写真の一枚に旅行日程が記載されていた。1983年の3月22日から4月3日となっていた。
ハワード・ホークス監督、ジョン・ウェイン主演の『ハタリ!』に登場するようなサファリを満喫。もっとも動物のハンティングはやってないが。
最終日にマサイ族の集落を見物し、その後ケニアを出発して南アフリカ共和国経由でジンバブエに入国。ここでの目的はビクトリア滝の観光だ。
ビクトリア滝はひたすらでかい。途中に岩があって4本ぐらいに分かれているが、幅は全体で約1700メートル。そして落差は約110メートル。
繰り返しになるがひたすらでかい。アメリカのナイアガラ滝、ブラジルのイグアス滝とならんで世界三大瀑布の一つだとか。
幅の1700メートルは普通に歩いて20分ちょとの長さ。そして高さの110メートルは霞ヶ関ビルが147メートルだそうだからそれよりは低いが、30階建てのビルぐらいはある。
ちなみにナイアガラの滝は幅が1200メートル、高さ50メートル、イグアス滝は幅2700メートルで高さは70メートル。
これまでに見た滝というと白糸の滝ぐらいになるがスケールがまるで違う。ただ、迫力はビクトリア滝の圧勝だが、美しさなら白糸の滝だよなと思うのはなんだかんだ言ってオレが日本人だからだろうか。
そして、写真では決して伝わらないのがその音。これはテレビ放送でも伝わらない。
ドドドドッというかゴゴゴゴゴッというか、隣の人と話すにも怒鳴らなければならない轟音で、重低音がビリビリと伝わってくる。
滝の上部横側から見物したのだが、写真でも分かるとおりこれといって柵とかがない。うっかり前に行きすぎて足を滑らせたら110メートルしたまで真っ逆さま。これは死ねる。オレの場合はロイス・レーンと違ってスーパーマンは助けに来てくれないだろう。しかもあっちはナイアガラの滝だし。アメリカからアフリカじゃ遠いよな。
日本生まれで日本育ちのオレには、その光景を目の当たりにしても「これ、特撮じゃねーの?」といった現実感の無さだ。
まったくアフリカは広く、なんでも大きい。サバンナは広いし、ビクトリア滝はでかい、キリマンジャロも高かったし、アフリカ象は大きい。晩飯のステーキもジャイアント馬場の足のようなサイズだった。日本の常識が通用しない土地だ。いや、ステーキは関係ないか。

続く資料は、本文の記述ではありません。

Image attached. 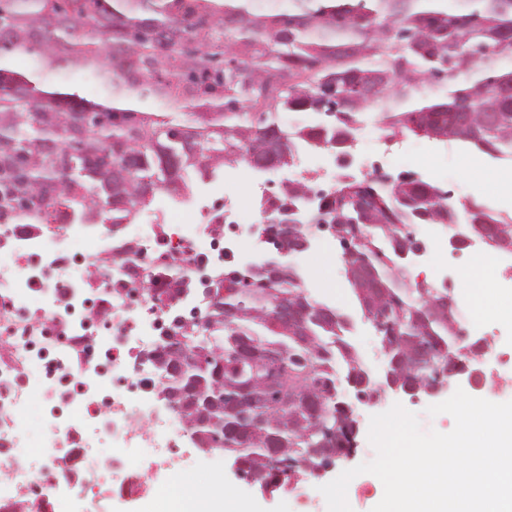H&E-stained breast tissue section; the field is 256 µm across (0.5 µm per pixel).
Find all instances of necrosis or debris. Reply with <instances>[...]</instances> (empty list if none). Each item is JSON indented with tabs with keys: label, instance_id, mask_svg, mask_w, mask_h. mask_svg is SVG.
Masks as SVG:
<instances>
[{
	"label": "necrosis or debris",
	"instance_id": "necrosis-or-debris-1",
	"mask_svg": "<svg viewBox=\"0 0 512 512\" xmlns=\"http://www.w3.org/2000/svg\"><path fill=\"white\" fill-rule=\"evenodd\" d=\"M461 170L472 202L512 209V170L466 154ZM252 166L216 175L201 195L169 197L130 235L87 233L45 223L36 207L0 212V512H44L58 483L87 487L95 470L112 473V496L153 488L132 448L176 459L193 441L189 422L166 404L147 350L167 340L165 307L145 293L160 271L198 283L239 262L245 250L291 256L268 232L266 198ZM491 174L490 184L479 175ZM40 403L41 437L26 413ZM104 442L89 459L92 440Z\"/></svg>",
	"mask_w": 512,
	"mask_h": 512
}]
</instances>
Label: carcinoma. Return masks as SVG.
I'll return each mask as SVG.
<instances>
[{
	"label": "carcinoma",
	"mask_w": 512,
	"mask_h": 512,
	"mask_svg": "<svg viewBox=\"0 0 512 512\" xmlns=\"http://www.w3.org/2000/svg\"><path fill=\"white\" fill-rule=\"evenodd\" d=\"M0 0V54H34L42 74L72 67L99 78L110 97L148 90L176 106L201 108L193 119L165 122L130 108L86 104L76 95L37 88L0 57V208L47 201L45 221L60 209L76 223L128 224L147 191L185 192L193 172L203 180L226 163L257 167L270 160L276 141L291 154L288 133L264 108L307 112L297 130L334 147L346 143L361 115L384 104L390 135L445 137L487 155L512 156V70L494 59L512 58V0ZM477 68L475 79L456 86ZM380 79L369 101L358 87ZM448 84V95L413 106L427 85ZM499 121L484 126L481 115ZM301 185L286 186L272 202L285 217ZM440 188L408 181L390 190L376 179L344 181L328 212L340 227L363 209L366 231L355 245L363 262L349 282L366 315L399 326L401 337L383 345L403 382L421 380L413 353L427 345L448 372L469 346L454 329L452 310L433 300L446 288L420 292L405 282L394 256L413 244L407 224H445L456 211ZM371 197L367 202L365 197ZM474 217L512 237V224L479 210ZM299 274L284 266L274 274H245L233 264L213 283L212 310L202 331L184 330L177 309L184 283L160 288L167 296L176 336L145 354L164 379V397L193 423L197 448H220L261 488H283L319 463L311 449L341 448L350 416L338 408L336 360L346 381L367 376L356 354L340 342L346 317L324 316L306 296ZM303 305L293 330L272 321L275 303ZM237 316L224 321V308ZM182 343L187 354L170 350ZM284 373L298 402L280 404L266 385Z\"/></svg>",
	"instance_id": "1"
}]
</instances>
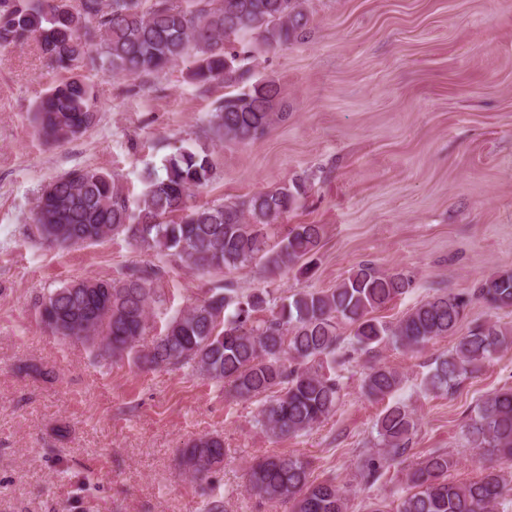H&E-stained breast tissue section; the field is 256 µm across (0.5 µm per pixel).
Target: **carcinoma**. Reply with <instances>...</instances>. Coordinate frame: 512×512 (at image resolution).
Masks as SVG:
<instances>
[{"label":"carcinoma","mask_w":512,"mask_h":512,"mask_svg":"<svg viewBox=\"0 0 512 512\" xmlns=\"http://www.w3.org/2000/svg\"><path fill=\"white\" fill-rule=\"evenodd\" d=\"M308 24L304 0H0V46L34 37L60 68L73 70L89 53V27L101 32L99 58L115 76L138 78L163 73L191 58L189 77L206 93L215 83L227 92L215 109V135L245 143L263 136L286 118L277 111L281 88L272 78L250 80L245 62L264 47L288 46ZM40 135L63 144L95 124L92 87L79 75L52 86L35 106ZM163 174L149 170L145 191L133 203L110 174L74 168L43 189L34 214L41 242L70 248L125 235L145 251L177 255L203 274L252 264L275 276L295 269L313 271L323 237L321 224H296L275 244L268 229L296 209L310 178L299 177L246 199L197 205L194 192L214 174L205 149L179 146L163 161ZM177 220H172L173 214ZM159 269L134 266L112 281L88 279L54 289L38 301L40 322L64 338L83 341L101 354H132L141 368L182 365L229 387L244 401L260 402L258 423L272 438L299 436L336 413L341 385L336 366L350 353H368L392 343L421 349L454 336L455 345L438 355L423 380L430 391H448L480 371L508 347L499 319H489L456 335L467 300L439 294L407 311L397 322L375 316L408 292L412 280L361 264L336 287L300 290L277 299L267 289L243 294L230 282L208 289L184 312L170 318L146 350L137 349L150 313L160 301ZM475 296L497 311H512V268L481 281ZM350 328L342 336L340 326ZM402 375L386 364L363 373L361 388L372 400L395 393ZM417 428L402 403L378 417L377 454L370 453L359 475L373 484L390 462L407 455ZM473 448L512 460V388L483 398L467 425ZM224 440L203 435L181 451L180 465L205 479L224 463ZM454 461L436 449L405 473L407 490L394 500L374 499L366 512H506L512 478L494 467L479 479L448 481ZM312 462L277 455L254 463L248 486L261 499L288 503L290 512H347L348 500L336 479L311 480Z\"/></svg>","instance_id":"carcinoma-1"}]
</instances>
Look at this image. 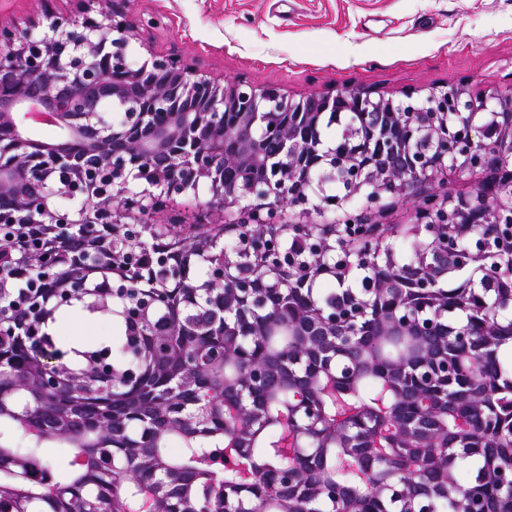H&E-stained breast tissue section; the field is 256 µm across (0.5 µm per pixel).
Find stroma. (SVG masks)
<instances>
[{
  "label": "stroma",
  "mask_w": 512,
  "mask_h": 512,
  "mask_svg": "<svg viewBox=\"0 0 512 512\" xmlns=\"http://www.w3.org/2000/svg\"><path fill=\"white\" fill-rule=\"evenodd\" d=\"M144 41L211 75L299 96L512 88V0H132Z\"/></svg>",
  "instance_id": "obj_1"
}]
</instances>
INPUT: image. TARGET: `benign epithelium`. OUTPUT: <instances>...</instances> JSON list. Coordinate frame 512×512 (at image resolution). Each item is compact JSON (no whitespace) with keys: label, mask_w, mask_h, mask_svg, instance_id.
<instances>
[{"label":"benign epithelium","mask_w":512,"mask_h":512,"mask_svg":"<svg viewBox=\"0 0 512 512\" xmlns=\"http://www.w3.org/2000/svg\"><path fill=\"white\" fill-rule=\"evenodd\" d=\"M25 25L0 20V289L27 267V282L0 307V336L36 347L49 305L70 301L90 287L105 304L120 303L138 324L167 306L180 322L181 347L155 355L152 379L163 387L142 415L150 426L132 431L138 411L105 400L62 403L59 393L78 381L62 360L40 358L21 382L0 376V412L18 415L13 394L35 400L27 424L55 438L92 430L126 459L155 447L161 432L195 439L220 424L234 446L251 448L272 421L267 399L286 389L292 478L311 495L327 491L311 477V457L324 448H359L366 494L393 493L403 512H431L407 493L426 448L437 488L448 490V449L484 447L477 420L494 407L495 387L461 394L463 414L454 431L447 413L453 375L485 379L486 358L512 339V92L492 88L474 97L464 84L433 85L400 96H374L345 87L336 95L294 98L240 77L215 79L181 59L148 49L128 63L131 43L160 19L131 17L118 4L77 0L76 14L48 7ZM157 72L164 82L151 80ZM356 115L346 145L322 140L330 118ZM34 125L62 131L53 142L25 134ZM479 175L472 192L455 193L450 179ZM336 187L329 193L326 185ZM207 189L208 224H148L166 201ZM411 214L415 259L397 262L383 242L393 229L388 209ZM236 208L239 218L224 215ZM290 212L288 239L277 229ZM473 224L488 234L462 259L456 241ZM238 234L239 247L215 263L211 252ZM157 264H207L208 275L180 281L192 305L166 280L145 282L141 251ZM461 262L491 283L488 296L471 281L448 304V273ZM92 266L113 277L92 285ZM362 286L348 283L354 269ZM10 277H5V274ZM322 279L336 281V300L323 308L309 296ZM286 325L295 345L282 350L293 364L264 355L224 379V399L204 411L194 395L213 370L245 341L259 342ZM214 336L207 356L190 351L198 335ZM395 337L413 351L382 365L376 347ZM381 375L395 396L388 409L365 407L337 417L324 411V384L352 385ZM401 455V468L380 478L376 464ZM247 499L206 500L193 512H248Z\"/></svg>","instance_id":"7a95c632"}]
</instances>
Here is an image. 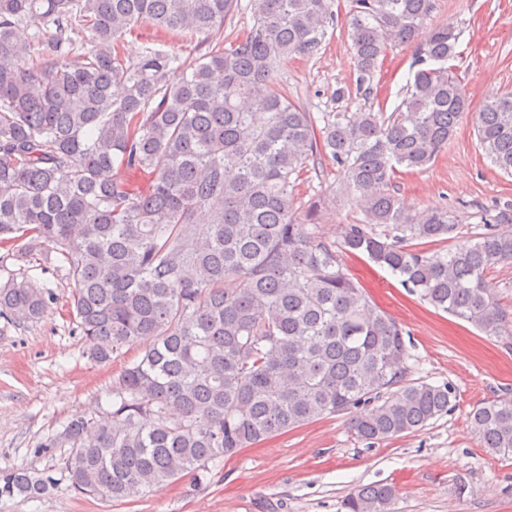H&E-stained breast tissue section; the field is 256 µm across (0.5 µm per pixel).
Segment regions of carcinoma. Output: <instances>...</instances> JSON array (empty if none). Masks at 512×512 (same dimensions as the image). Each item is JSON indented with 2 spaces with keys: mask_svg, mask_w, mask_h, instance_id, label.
I'll return each mask as SVG.
<instances>
[{
  "mask_svg": "<svg viewBox=\"0 0 512 512\" xmlns=\"http://www.w3.org/2000/svg\"><path fill=\"white\" fill-rule=\"evenodd\" d=\"M334 0H249L253 25L224 47L238 0H0V249L57 255L74 283L68 305L88 353L150 341L93 412L47 437L67 449L80 495L122 500L208 469L241 449L327 415H347L369 444L411 433L452 410L456 391L409 379L405 330L350 276L363 255L409 293L486 336L512 320L487 279L512 262V203L460 237L446 210L410 213L389 186L448 145L470 103L449 62L459 32L420 31L431 0H355L346 20L357 91L369 95L381 58L417 43L398 105L316 119L279 79L288 57H311L337 23ZM149 23L195 38L182 58L148 47L136 62L123 36ZM35 28L34 41L16 37ZM89 48L71 57L69 31ZM41 61L28 64L35 47ZM480 147L512 175V92L474 115ZM325 157L345 171L357 224L325 238L318 204L299 217L296 179ZM148 178L142 189L114 167ZM428 254L412 241L446 243ZM49 292L0 286V317L38 321ZM482 447L512 457V398L472 412ZM48 476L0 473V496L36 498ZM395 488L364 485L346 512H392Z\"/></svg>",
  "mask_w": 512,
  "mask_h": 512,
  "instance_id": "1",
  "label": "carcinoma"
}]
</instances>
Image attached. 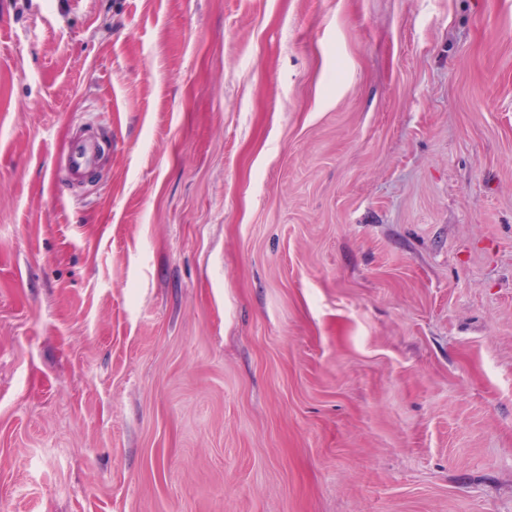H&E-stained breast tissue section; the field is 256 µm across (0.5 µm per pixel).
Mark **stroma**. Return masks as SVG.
I'll return each mask as SVG.
<instances>
[{"instance_id":"1","label":"stroma","mask_w":512,"mask_h":512,"mask_svg":"<svg viewBox=\"0 0 512 512\" xmlns=\"http://www.w3.org/2000/svg\"><path fill=\"white\" fill-rule=\"evenodd\" d=\"M0 512H512V0H0ZM105 162L102 139L85 129L77 128L66 159L69 181L73 185L83 182L87 173L100 168Z\"/></svg>"}]
</instances>
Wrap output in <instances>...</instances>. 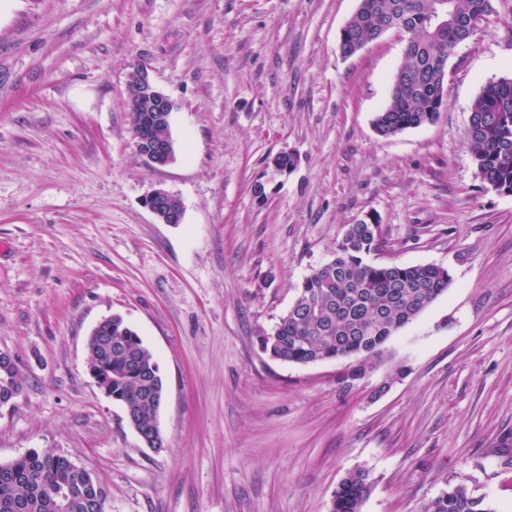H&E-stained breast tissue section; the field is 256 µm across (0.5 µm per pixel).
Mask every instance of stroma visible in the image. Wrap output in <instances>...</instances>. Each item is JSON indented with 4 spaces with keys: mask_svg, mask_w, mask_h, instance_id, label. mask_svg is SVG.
<instances>
[{
    "mask_svg": "<svg viewBox=\"0 0 512 512\" xmlns=\"http://www.w3.org/2000/svg\"><path fill=\"white\" fill-rule=\"evenodd\" d=\"M358 3L0 0V352L22 383L0 463L53 450L96 476L106 512H330L356 468L362 512H420L451 484L512 512V468L488 453L512 430V194L468 148L476 98L512 78V0L455 48L437 121L390 137L372 120L405 36L344 56ZM138 64L174 102L166 166L133 143ZM282 151L297 163L280 175ZM157 188L181 223L145 206ZM368 218L386 242L372 262L443 266L448 291L349 387L348 360H271L258 329ZM112 314L159 364L161 449L89 373Z\"/></svg>",
    "mask_w": 512,
    "mask_h": 512,
    "instance_id": "1",
    "label": "stroma"
}]
</instances>
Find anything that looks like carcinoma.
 I'll use <instances>...</instances> for the list:
<instances>
[{"label":"carcinoma","mask_w":512,"mask_h":512,"mask_svg":"<svg viewBox=\"0 0 512 512\" xmlns=\"http://www.w3.org/2000/svg\"><path fill=\"white\" fill-rule=\"evenodd\" d=\"M358 11L341 32L344 55L357 53L367 40H377L403 25L406 45L393 77L388 105L373 125L383 136L436 120L444 108L443 83L455 48L471 36L468 23L493 12V0H359ZM130 73L127 110L131 128L156 126L171 137L169 115L155 120L138 105V76ZM468 146L477 175L484 184L512 193V78L483 87L470 115ZM383 245L380 225L361 220L347 225L331 258L311 269L287 313L271 329L257 331L260 349L272 359L307 365L350 358L340 380L365 376L382 359L386 342L412 323L452 283L448 269L434 264H375L365 256ZM88 366L103 376L112 399L132 413L149 435L164 395L163 380L153 352L118 315L91 332ZM16 366L0 364V393L21 391ZM490 454L512 465V432L501 436ZM72 462L47 448L31 449L0 463V512H95L106 497L90 477L73 496ZM372 481L363 468L339 482L330 512H361ZM421 512H493L484 499L463 485L450 486L423 503Z\"/></svg>","instance_id":"1"}]
</instances>
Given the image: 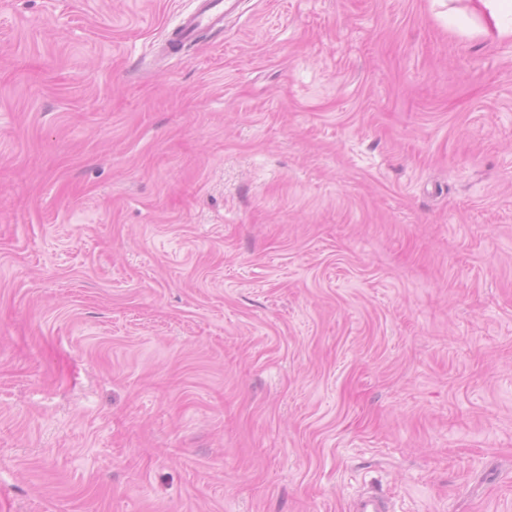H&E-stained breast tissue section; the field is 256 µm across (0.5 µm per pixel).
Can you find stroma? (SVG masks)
Wrapping results in <instances>:
<instances>
[{
    "label": "stroma",
    "instance_id": "1",
    "mask_svg": "<svg viewBox=\"0 0 512 512\" xmlns=\"http://www.w3.org/2000/svg\"><path fill=\"white\" fill-rule=\"evenodd\" d=\"M194 5L0 0V512H512V40ZM233 0H196L195 8L183 16L171 31L162 46L167 56H178L185 45L194 41L200 34H219L224 31V14ZM175 41L181 44L177 47Z\"/></svg>",
    "mask_w": 512,
    "mask_h": 512
}]
</instances>
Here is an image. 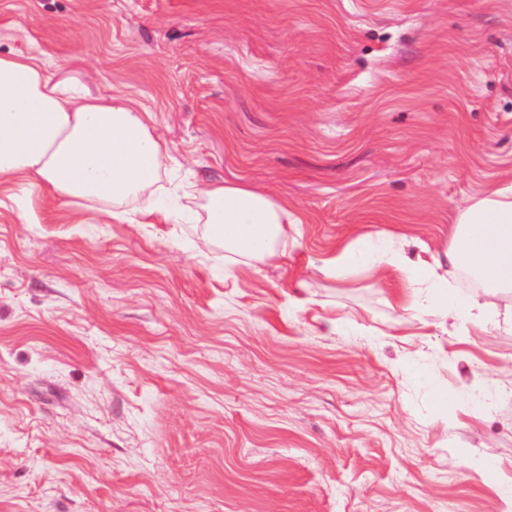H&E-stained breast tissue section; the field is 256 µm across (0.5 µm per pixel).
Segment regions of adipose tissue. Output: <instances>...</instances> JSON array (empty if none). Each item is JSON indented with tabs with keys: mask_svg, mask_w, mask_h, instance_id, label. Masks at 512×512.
<instances>
[{
	"mask_svg": "<svg viewBox=\"0 0 512 512\" xmlns=\"http://www.w3.org/2000/svg\"><path fill=\"white\" fill-rule=\"evenodd\" d=\"M151 112L121 100L92 99L54 82L36 56L0 54V184L16 180L46 191L73 216L93 208L119 223L161 213V175L170 156L154 136ZM184 196L205 201L204 222L224 246V264L270 256L291 223L287 201L245 184L182 185ZM401 270L405 285L395 295L405 311L434 314L456 327L485 322V304L450 288L459 271L484 288H512V177L485 191L460 211L445 259L404 264L390 233L359 238L325 263L337 277L362 268Z\"/></svg>",
	"mask_w": 512,
	"mask_h": 512,
	"instance_id": "1",
	"label": "adipose tissue"
}]
</instances>
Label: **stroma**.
Instances as JSON below:
<instances>
[{
	"mask_svg": "<svg viewBox=\"0 0 512 512\" xmlns=\"http://www.w3.org/2000/svg\"><path fill=\"white\" fill-rule=\"evenodd\" d=\"M12 51L151 112L166 188L246 183L297 221L228 273L183 221L202 200L77 224L0 185V512H505L512 332L317 264L382 230L444 254L512 172V0H0Z\"/></svg>",
	"mask_w": 512,
	"mask_h": 512,
	"instance_id": "obj_1",
	"label": "stroma"
}]
</instances>
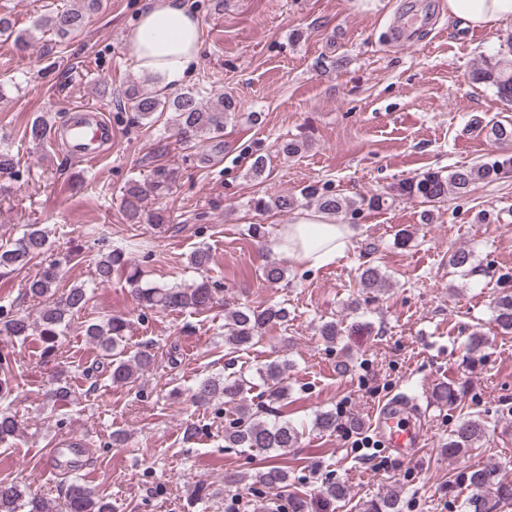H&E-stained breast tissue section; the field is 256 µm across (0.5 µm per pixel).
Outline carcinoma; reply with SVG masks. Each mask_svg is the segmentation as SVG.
Here are the masks:
<instances>
[{"instance_id":"carcinoma-1","label":"carcinoma","mask_w":512,"mask_h":512,"mask_svg":"<svg viewBox=\"0 0 512 512\" xmlns=\"http://www.w3.org/2000/svg\"><path fill=\"white\" fill-rule=\"evenodd\" d=\"M75 8L58 9L39 18L34 30L24 33L13 29L11 19L0 14V39L12 41L18 49L28 47L35 39V33L52 32L59 43L80 31L86 20L103 9L105 0H78ZM473 78L481 83L492 85L499 98L512 104V58H490L475 69ZM126 103L135 112L137 122L149 121L157 112L175 114L174 125L187 137L197 141H217L224 133V124L235 108L232 98L215 94L203 87L195 92L185 93L174 98H165L149 85L132 84L124 91ZM51 133L49 123L44 119L35 120L26 130V136L33 141H43ZM488 135L498 144L512 143V122L493 121ZM512 170V157L489 160L471 166H462L443 175L441 171L428 170L421 175L398 182L385 193H374L358 199L342 196L327 187L308 185L301 190L306 202L317 210L334 216H353L367 207L372 210L387 207L398 198L419 199L423 203L435 205L444 203L450 194H466L478 183H491ZM173 174L164 167L153 172L149 187L132 179L123 190V207L126 219L131 224H153L161 226L169 223V215L163 209L145 211L143 202L147 194L163 196L171 189ZM259 209L276 208L289 212L297 207V200L283 195L269 200L255 201ZM48 232L39 224L28 225L21 237L13 242L0 245V268L22 269L33 258L42 254L48 246ZM64 261L45 267L38 275L28 280L25 295L37 301L36 323L41 335L48 341H56L77 313L85 309L93 298L94 289L84 285H74L59 292V268ZM473 263L472 253L459 248L448 252V266L466 271ZM127 268L128 281L135 288L140 305L145 309L169 311H204L212 307L217 288L207 281L193 286L143 287L138 267L130 260L123 248H115L100 258L96 265L93 284L103 285L112 278V270ZM286 268L279 262H270L262 268V278L276 284L282 281ZM361 288L371 294L381 291L385 279L380 269L368 264L358 273ZM288 320V311L283 307L269 305L263 308L243 304L228 312L224 323V345L238 351L260 341L262 331ZM491 323L495 330L512 334V289H502L495 298ZM129 322L112 316L100 323H90L85 327V336L101 350L107 360L109 378L117 384H132L139 375L148 371L153 364L149 350H141L125 357V337ZM31 329L30 316L17 312H0V336L21 338ZM486 343L485 334L475 329L468 341L469 360L481 358ZM288 364L277 360L269 361L256 369V374L266 383L267 400L271 404L288 399V385L285 383ZM14 375L9 365L0 363V401L9 399ZM251 389V381L246 373L239 370L224 375L207 376L195 381L190 388L192 400L201 405L222 399L235 405V417L224 426V443L227 448H258L268 452H286L293 448L304 435V428L287 419L278 417L270 420L252 410L246 402L245 394ZM338 426L336 413L320 411L316 413L311 428L318 432H333ZM21 432L20 422L10 411V406L0 408V445H8ZM486 424L478 417L463 419L448 436V454L466 453L485 435ZM464 481L473 489V494L461 504V512H495L501 506L512 502V480L500 476L495 466L473 467L464 475ZM237 482L256 484L269 488H280L288 484V471L278 465H269L254 474H243ZM400 492L390 488L379 499L365 505L364 512H400ZM27 512H112V506L94 497L86 486L82 475L74 472L64 489L63 502L59 507L49 502L31 497L24 488L14 482L0 481V512H17L20 507Z\"/></svg>"}]
</instances>
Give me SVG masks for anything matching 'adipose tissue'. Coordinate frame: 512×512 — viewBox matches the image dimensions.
<instances>
[{"instance_id":"obj_1","label":"adipose tissue","mask_w":512,"mask_h":512,"mask_svg":"<svg viewBox=\"0 0 512 512\" xmlns=\"http://www.w3.org/2000/svg\"><path fill=\"white\" fill-rule=\"evenodd\" d=\"M446 5L449 18L473 29L512 23V0H446ZM203 27L186 0H152L127 37L128 54L139 70L177 86L199 57ZM354 234L352 225L337 223L335 216L304 210L277 228L268 247L297 264L322 268L343 256Z\"/></svg>"}]
</instances>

ちなみに右の写真は第11章で書いた、いきなり道ばたにいたライオン。
再び南アフリカに戻ると、今度はアフリカ大陸最南端だと思い込んでいたら実は違った喜望峰へ。
ここはあまり面白くなかった。最南端と言われなければ単に目の前に海が広がっているだけだ。
アフリカの海というので鮮やかな青を期待していたが、どんよりと重苦しい色だった。まるで津軽海峡のような雰囲気、といっても津軽海峡に行ったことはないのでイメージだけだが。
ケープタウンまでは寝台特急列車ブルートレインで行った。豪華なことでオリエント急行と並び称されてるそうだ。だが、ほとんど覚えていない。『007 ロシアから愛をこめて』に登場したオリエント急行の個室と似ていたような気もするが、映画の印象で記憶が上書きされている可能性もある。すまん、鉄道に興味はないのだ。
ダイヤモンドの研磨工場などを見学したが、ケニアやジンバブエと比べると南アフリカにはこれといって見るところは少ない。都会の部分しか回らなかったからだろう。
4月3日に成田空港に飛行機が到着。日本へと帰ってきた。
税関はトランクを空けることもなくほとんどノーチェックで通過。せっかく緊張していたのに、拍子抜けだ。
まぁ、団体ツアーのしかも中学生を細かく調べる必要も感じなかったのだろう。
だが、そういった一見怪しくない人物こそ密輸組織にとってはうってつけなのではないだろうか。
もしもオレが、ワシントン条約に違反して生きたライオンをトランクに入れてたらどうする気だ。・・・って入らん入らん。
駆け足でアフリカ紀行を紹介したが、正直言ってあまり詳しく覚えていない。やはりオレの記憶装置には若干難があるようだ。
あまり経験できない貴重な旅をさせてもらったんだなと思うが、もったいない話だ。
もう一度行ってみたいかと言われると、「うーん、その金でDVDソフトや本を買うかな」というのが個人的結論。我ながら出不精だ。